Automating Workflows in QuestDB: Bash scripts, Dagster, and Apache Airflow

QuestDB is the world's fastest growing time-series database. It offers top ingestion throughput, enhanced SQL analytics, and cost-saving hardware efficiency. It's open source and integrates with many tools and languages.

Very often, our community wants to automate common tasks in QuestDB.

For example, maybe they want to detach some folders and move them to object storage, or maybe they want to run some complex queries on a schedule and export the results as CSV. Folks might even drop partitions when some conditions are met, beyond the capabilities of our native table TTL.
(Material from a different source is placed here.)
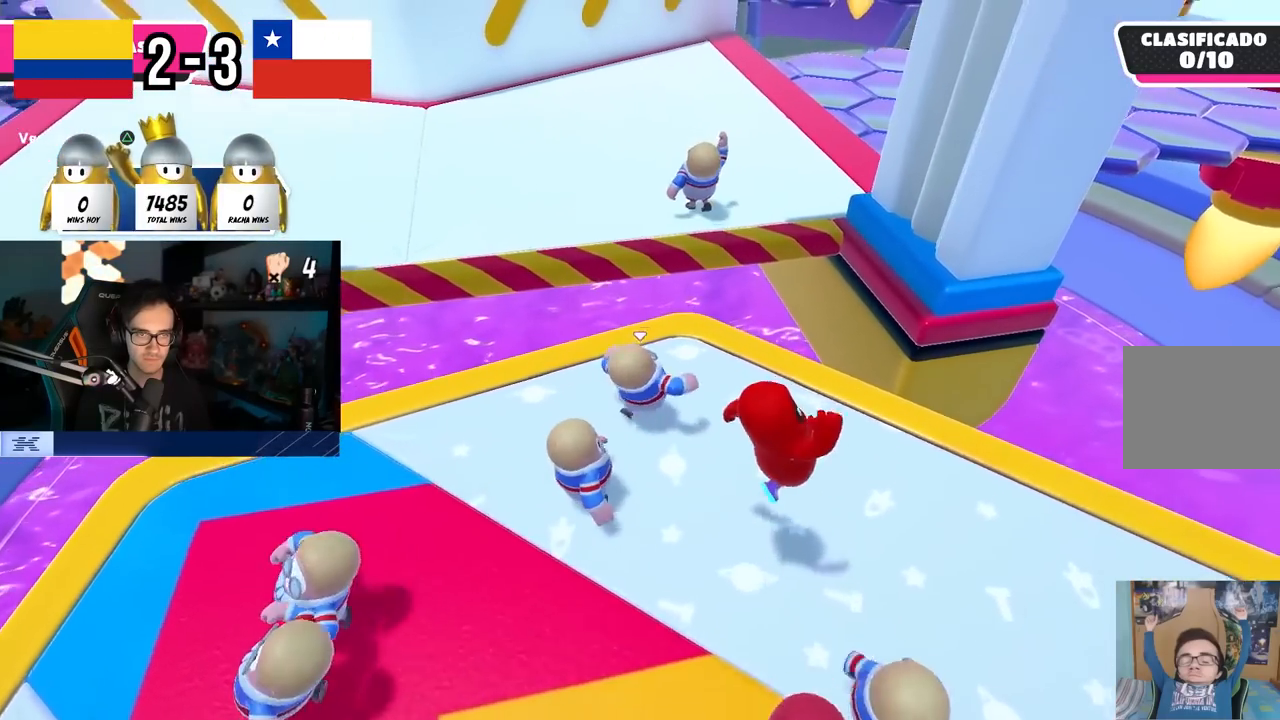
{"buttons": [], "left_stick": "up", "right_stick": "center", "events": [[67, "left_stick", "down"], [267, "left_stick", "up-right"], [350, "left_stick", "up-left"], [450, "left_stick", "up"]]}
To accomplish this, we need a reliable way to automate execution.

In this post, we will explore three ways to automate workflows in QuestDB:

  1. Bash + Cron: A lightweight and simple way to schedule commands
  2. Dagster: A modern data orchestrator with strong developer tooling
  3. Apache Airflow: A mature workflow automation platform widely used in production environments

Each method has its own strengths and trade-offs, and we will highlight them with real examples. You can find all the code for these approaches in our GitHub repository.


Option 1: Bash + Cron

A simple way to automate tasks in QuestDB is to use a Bash script and a cron job. This method is quick to set up and works well for lightweight scheduling needs.

Example Bash Script
#!/bin/bash
# Configuration
ROOT_DIRECTORY="/root/.questdb/db"
TABLE_NAME="ecommerce_stats"
S3_BUCKET="questdb-javier-demos"
S3_KEY_PREFIX="bash-demo"
# Calculate the date 21 days ago
OLDER_THAN_DATE=$(date -v-21d '+%Y-%m-%d')
# Convert and detach partitions older than 21 days
curl -G "http://localhost:9000/exec" --data-urlencode "query=ALTER TABLE $TABLE_NAME CONVERT PARTITION TO PARQUET WHERE ts < '$OLDER_THAN_DATE'"
curl -G "http://localhost:9000/exec" --data-urlencode "query=ALTER TABLE $TABLE_NAME DETACH PARTITION WHERE ts < '$OLDER_THAN_DATE'"
# Find and process detached partitions
find $ROOT_DIRECTORY -type d -name "*.detached" | while read detached_dir; do
# Compress Parquet files
find "$detached_dir" -type f -name "*.parquet" | while read parquet_file; do
gzip "$parquet_file"
done
# Upload to S3
aws s3 cp "$detached_dir" "s3://$S3_BUCKET/$S3_KEY_PREFIX/$(basename $detached_dir)/" --recursive
# Remove local detached partition directory
rm -rf "$detached_dir"
done

All told, the script does the following:

  • Sets up
  • Calculates the date 21 days ago
  • Converts and detaches partitions older than 21 days
  • Finds and processes detached partitions
  • Compresses Parquet files
  • Uploads to S3
  • Removes the local detached partition directory

Running with Cron

To run this script daily at midnight, we would add the following line to our crontab:

0 0 * * * /path/to/drop_partitions_older_than_21_days.sh

Pros & Cons of Bash + Cron

Simple to set up.
No dependencies.
Lightweight execution.
No monitoring or error handling.
No built-in retry mechanism.
No backfilling support.

See our Automating QuestDB Tasks guide for more information..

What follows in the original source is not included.